Most of us have multiple user accounts: social networks, forums, discussion boards, banking apps, online stores, and multiple other locations requiring valid user account for their full-scale usage. And that is where and when we start to have a problem: how to store our passwords for our user accounts.
There are several methods to fix this problem:
– use the same password for all user accounts;
– use different passwords and store them in a spreadsheet (Google Spreadsheets or Microsoft Excel);
– use different password and store them on paper;
– use a dedicated application, a password keeper, for storing and managing all passwords.
The first method is the simplest one as you don’t have to remember many different passwords – you just need to choose and remember only one password and propagate it to all your user accounts. But simplicity means vulnerability in this case: if somebody hacks your Twitter or Facebook account, this somebody may try to use the discovered password to get access to your banking applications, for example, and you may lose a powerful lot of money at the end.
The second and the third options are safer as the passwords are different and cracking of one password doesn’t mean cracking of all passwords. The difficulty here is that you will spend a lot of time finding an appropriate password in a spreadsheet or in a paper notebook. Then you will need to manually enter (in case of storing your passwords on paper) the password or copypaste (if you store your passwords in the spreadsheet) in the respective field of the Sign In window to log into your account. Quite a time-consuming procedure, ha?
Finally, you may use the fourth method which is believed to be the quickest and the safest solution. This method anticipates installation of special software (a mobile application) that collects and stores all your passwords in a single place, allowing for virtually instantaneous access and control. All you need to do is to launch the application on your smartphone or tablet and search for a needed password.
Seems quite a trick, doesn’t it?
But are the mobile password keepers as safe as they are believed to be? Let’s discuss it more specifically.
Popular cloud-based password managers (LastPass or Dashlane) use zero-knowledge security protocols, meaning that these applications encrypt users’ master passwords with a locally-stored (on users’ devices) encryption key. Such encryption consists of multiple rounds of authentication hashing, where an algorithm converts a text string of text into a longer string, making it a real headache for hackers to crack the hashed text.

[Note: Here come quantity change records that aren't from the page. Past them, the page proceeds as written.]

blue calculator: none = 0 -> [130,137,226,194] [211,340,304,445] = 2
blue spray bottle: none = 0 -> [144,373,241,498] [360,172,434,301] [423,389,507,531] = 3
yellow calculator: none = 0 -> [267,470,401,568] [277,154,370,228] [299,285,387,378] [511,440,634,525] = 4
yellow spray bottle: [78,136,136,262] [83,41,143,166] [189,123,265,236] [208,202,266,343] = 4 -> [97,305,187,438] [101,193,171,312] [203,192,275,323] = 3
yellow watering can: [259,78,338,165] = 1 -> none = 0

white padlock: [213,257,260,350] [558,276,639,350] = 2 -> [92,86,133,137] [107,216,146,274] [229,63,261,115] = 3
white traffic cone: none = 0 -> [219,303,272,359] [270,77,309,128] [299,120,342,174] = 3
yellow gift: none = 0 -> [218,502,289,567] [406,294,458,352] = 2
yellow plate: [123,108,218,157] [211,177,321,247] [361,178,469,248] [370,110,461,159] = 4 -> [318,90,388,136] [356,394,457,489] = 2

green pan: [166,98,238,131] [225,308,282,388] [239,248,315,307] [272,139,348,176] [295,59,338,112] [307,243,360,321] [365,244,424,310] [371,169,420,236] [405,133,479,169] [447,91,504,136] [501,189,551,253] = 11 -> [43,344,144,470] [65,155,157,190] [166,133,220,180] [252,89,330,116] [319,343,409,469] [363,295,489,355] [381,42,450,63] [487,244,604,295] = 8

In 2015, LastPass was hacked. While there was no confirmation that master or encrypted passwords were compromised, the LastPass management confirmed theft of email addresses and password reminders. Such a theft could make it possible for scammers to perform phishing, i.e. faking the Sign In screen and so retrieving the master password or any of the encrypted password of the users. Access to users’ email addresses could even increase the chances of cracking user accounts at social networks or in banking apps.
So the question is how to mitigate the risks of using the password keepers.
Actually, most of the risks can be reduced or avoided if the following requirements are met.
Summing up, we can conclude that it’s possible to ensure your passwords are 99% safe and secure. The solution is to use common sense and follow quite uncomplicated advice mentioned above.
- Do not use password keepers offering Master Password recovery feature: it means that the service provider has access to your Master Password and, respectively, to all your passwords. Just imagine what can happen if there is an unfair person with access to your passwords…
- Use Biometrics or Two-Factor Authentication (if supported): Biometrics is unique and will prevent any unauthorized access for anyone who does not have your finger or retina, and 2-factor authentication adds an extra step to the login procedure making it a more difficult task to hack your account.
- Don’t use autofill feature: though it is extremely convenient to have your respected password entered automatically if this feature is enabled, it can be a vulnerable link for getting unauthorized access to your accounts. If you are focused on security, enter your passwords manually.
- Choose unique and strong passwords: don’t use your birth date, your cat’s or dog’s name, or similar personal information as your password as it all can be known from open sources such as your social network profile, medical history etc.
- Update your mobile password keeper app right after the developer releases the update: developers try to fix all vulnerability issues with such updates.